## Instructions for the task
Retype the items below word for word, starting at the line that contains "True or false: dbh" and stopping after the line that contains "The value of". Leave the pictures out of your copy.

## Data to use
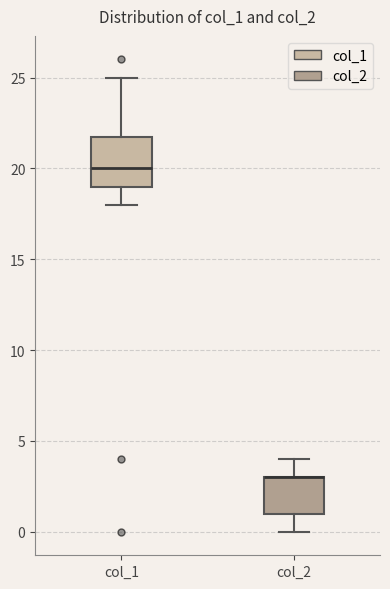

Reading left to right, transcribe this box plot: for each box, give where its median line is, the range the box spans, and where its two whiskers end, as read against the y-axis. The values are not printed on the chart, so give them approximately, as read against the axis.

col_1: median 20, box 19 to 22, whiskers 18 to 25
col_2: median 3 (drawn on the box's upper edge), box 1 to 3, whiskers 0 to 4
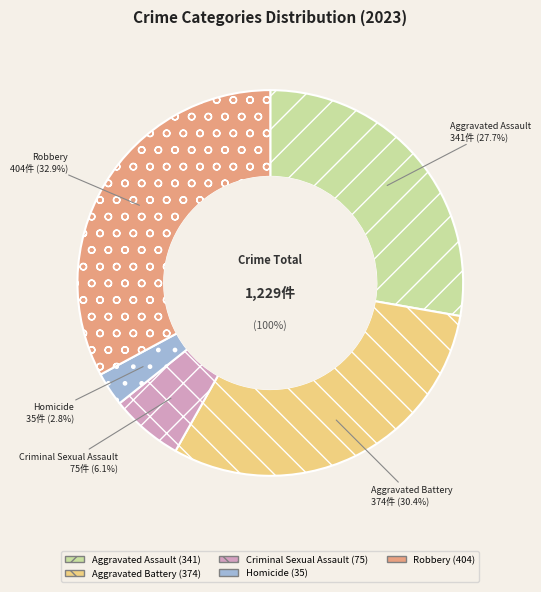

Is the sum of Homicide and Criminal Sexual Assault greater than half?

No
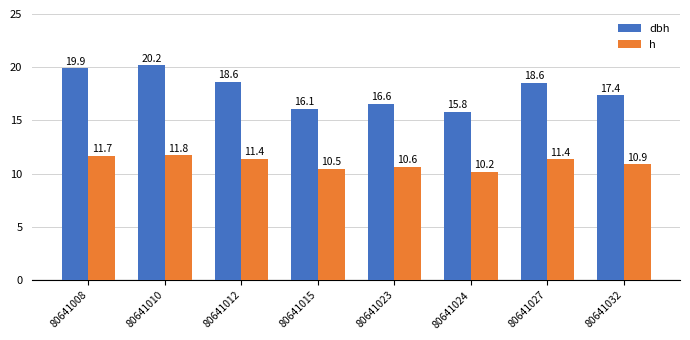

True or false: dbh has a value of 29.4 at 80641012.

False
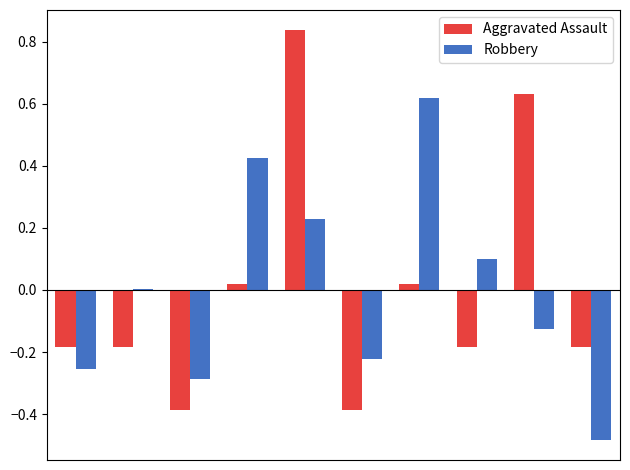

What are all the series names shown in the legend?

Aggravated Assault, Robbery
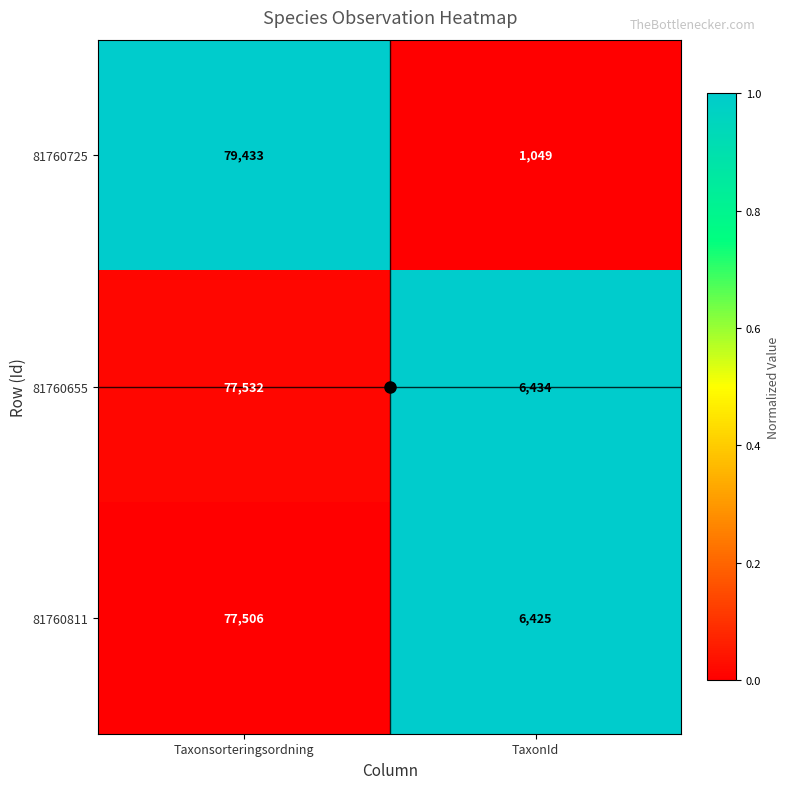

Which category has the highest value across all series?

Taxonsorteringsordning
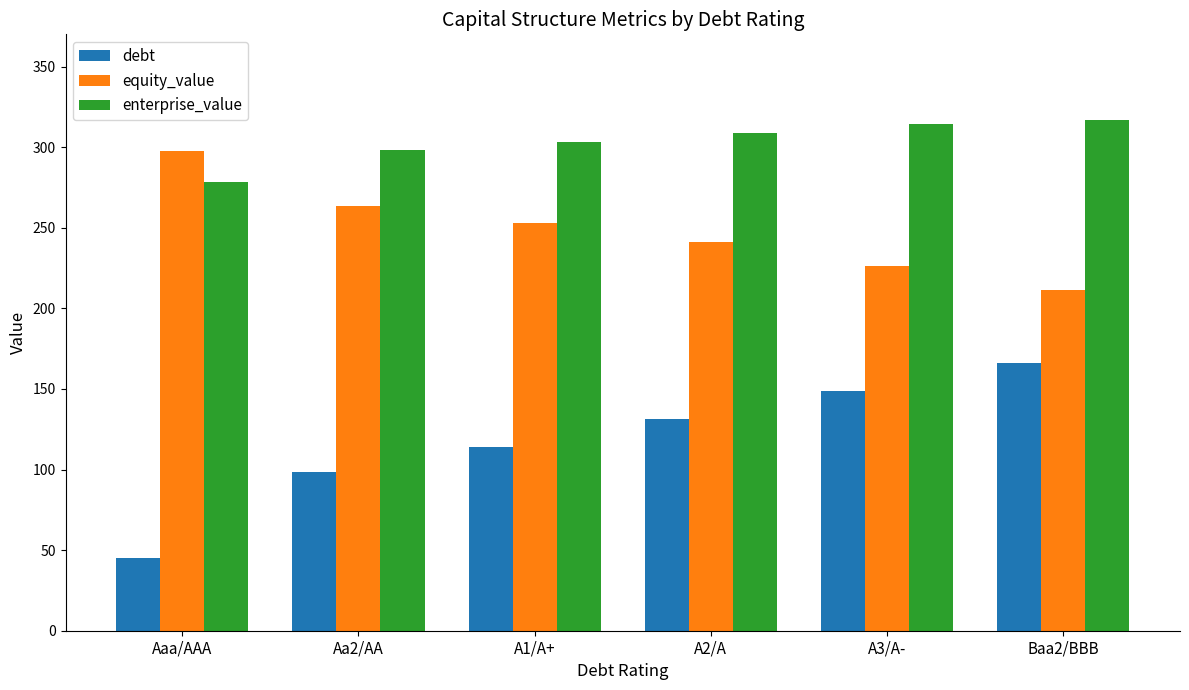

The value of equity_value at A1/A+ is 252.7. True or false?

True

## Answer to the problem
True or false: dbh has a value of 29.4 at 80641012.

False

What are all the series names shown in the legend?

Aggravated Assault, Robbery

Which category has the highest value across all series?

Taxonsorteringsordning

The value of equity_value at A1/A+ is 252.7. True or false?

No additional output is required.